Sunday, 22 August 2010

The Deadly Game

Just a few more drawings that link into the last chapter and some added just for the hell of it. Did Mary feel any quaver of doubt towards the end, I wonder? What was she actually doing, letting Rudolf pull the trigger. Was she actually calling the shots in those last desperate minutes, so to speak?
Loschek, who had a small room adjacent to Rudolf's, heard them arguing loudly at one point. Was the loyal valet sorely tempted to put a glass tumbler to the wall to find out what was going on? What about Mary's peculiar mind-set did she really think that this was 'it' and that Rudolf was the great love of her life and he was worth dying with/for? 
A prematurely balding, diseased, frustrated, embittered Crown Prince from a dysfunctional family who loathed his wife, but adored his only child and was also clearly in the habit of making full use of that circle of loose/giddy women (both titled and untitled) that made themselves available to him?

'Before I Sleep...' does Mary notice that receding hairline at all?
The style of the above sketch is a bit 'Bunty', but I like the way Mary is clinging to Rudolf as there is something almost childlike about it.

Mary in Rudolf's suite at Mayerling, putting pen to paper on a wintry afternoon.

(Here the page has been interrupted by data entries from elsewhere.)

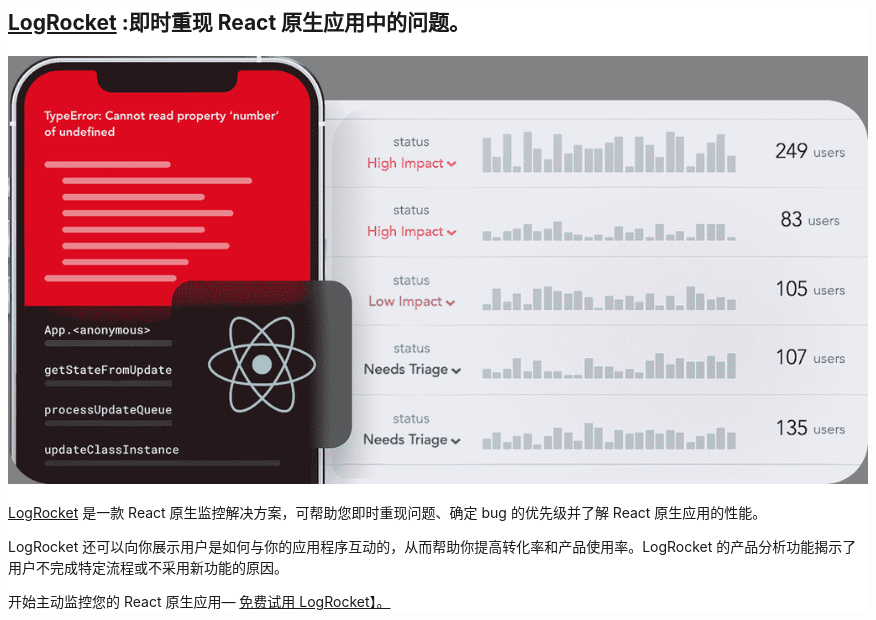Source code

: ## [LogRocket](https://lp.logrocket.com/blg/react-native-signup) :即时重现 React 原生应用中的问题。

[![](img/110055665562c1e02069b3698e6cc671.png)](https://lp.logrocket.com/blg/react-native-signup)

[LogRocket](https://lp.logrocket.com/blg/react-native-signup) 是一款 React 原生监控解决方案，可帮助您即时重现问题、确定 bug 的优先级并了解 React 原生应用的性能。

LogRocket 还可以向你展示用户是如何与你的应用程序互动的，从而帮助你提高转化率和产品使用率。LogRocket 的产品分析功能揭示了用户不完成特定流程或不采用新功能的原因。

开始主动监控您的 React 原生应用— [免费试用 LogRocket】。](https://lp.logrocket.com/blg/react-native-signup)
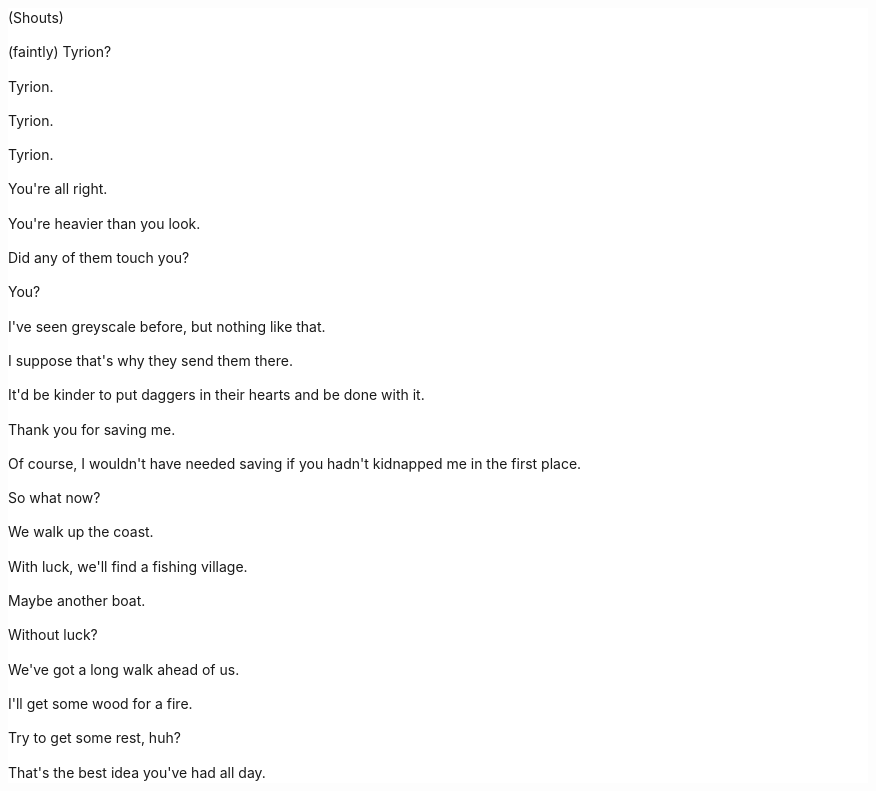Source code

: (Shouts)

(faintly) Tyrion?

Tyrion.

Tyrion.

Tyrion.

You're all right.

You're heavier than you look.

Did any of them touch you?

You?

I've seen greyscale before, but nothing like that.

I suppose that's why they send them there.

It'd be kinder to put daggers in their hearts and be done with it.

Thank you for saving me.

Of course, I wouldn't have needed saving if you hadn't kidnapped me in the first place.

So what now?

We walk up the coast.

With luck, we'll find a fishing village.

Maybe another boat.

Without luck?

We've got a long walk ahead of us.

I'll get some wood for a fire.

Try to get some rest, huh?

That's the best idea you've had all day.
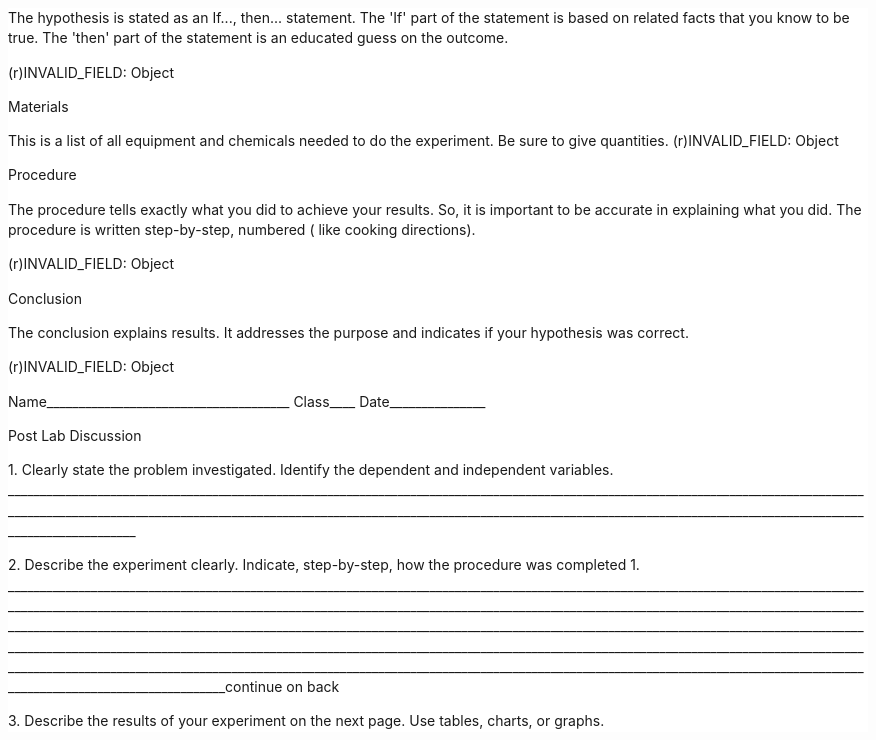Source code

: The hypothesis is stated as an If..., then... statement. The 'If' part of the statement is based on related facts that you know to be true. The 'then' part of the statement is an educated guess on the outcome.
</p>
<p>
(r)INVALID_FIELD: Object
</p>
<p>
Materials
</p>
<p>
This is a list of all equipment and chemicals needed to do the experiment. Be sure to give quantities. (r)INVALID_FIELD: Object
</p>
<p>
Procedure
</p>
<p>
The procedure tells exactly what you did to achieve  your  results. So, it is important to be accurate in explaining what you did. The procedure is written step-by-step, numbered ( like cooking directions).
</p>
<p>
(r)INVALID_FIELD: Object
</p>
<p>
Conclusion
</p>
<p>
The conclusion explains  results.  It addresses the purpose and indicates if your hypothesis was correct.
</p>
<p>
(r)INVALID_FIELD: Object
</p>
<p>
Name______________________________________ Class____ Date_______________
</p>
<p>
Post Lab Discussion
</p>
<p>
1. Clearly state the problem investigated.  Identify the dependent and independent variables.  ________________________________________________________________________________________________________________________________________________________________________________________________________________________________________________________________________________________________
</p>
<p>
2. Describe the experiment clearly.   Indicate, step-by-step, how the procedure was completed  1.  ________________________________________________________________________________________________________________________________________________________________________________________________________________________________________________________________________________________________________________________________________________________________________________________________________________________________________________________________________________________________________________________________________________________________________________________________________________________________________________________________________________________________________________________________continue on back
</p>
<p>
3. Describe the results of your experiment on the next page.  Use tables, charts, or graphs.
</p>
<p>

I can't imagine Mary being much of a letter-writer in her ordinary day to day life. I think her preferred form was the 'billet doux'. After all, she had first got Rudolf's attention by sending him a flirty 'fan' letter. However, that afternoon at Mayerling proved to be another exception. Again this sketch is a bit on the 'Bunty' side. Not sure that I don't prefer an earlier sketch that makes her look like Tatiana from Onegin (lol!) Here:





Yes, while we're about it, Mary was right-handed and couldn't possibly have pulled the trigger herself as she was shot in the left temple. Yet, according to an official autopsy report made c1955 (at the time her remains were decanted into a makeshift tin coffin, after the original copper casket had been damaged by Russian soldiers during WWII) an 'area of trauma' on her skull was identified but there was no actual evidence of a bullet wound per se. So was she bludgeoned to death instead? Is that why the witnesses (Loschek et al) claim only to have heard a single shot? The mind boggles! A later forensic report initiated by the nutty body-snatching Flatzelsteiner (c1991) came to a similar conclusion.


Also, on a less macabre note, would she have used a dressing table as a writing desk at Mayerling? I will have more to say on that subject later on.


Flashback: Mary wants to look her best for Rudolf...
I quite like her expression in this sketch it reminds me of a (warped) Jennifer Aniston. All very 'Me, Me, Me it's all about Me!' (Note the crescent moon hair decoration) I think Mary spent a lot of time admiring herself in the mirror.

A much earlier sketch (with speech bubbles) Mary calling the shots (!)



I prefer rough storyboard style drawings/vignettes. I also think that speech bubbles are cumbersome, tricky to position and just get in the way of the drawing, but that's just me. I'm kind of using this blog as a sketchbook for ideas and it's going to be very organic and not at all linear. Think curling tendrils of an Art Nouveau climbing plant, with new branches shooting out in all directions (you have been warned!)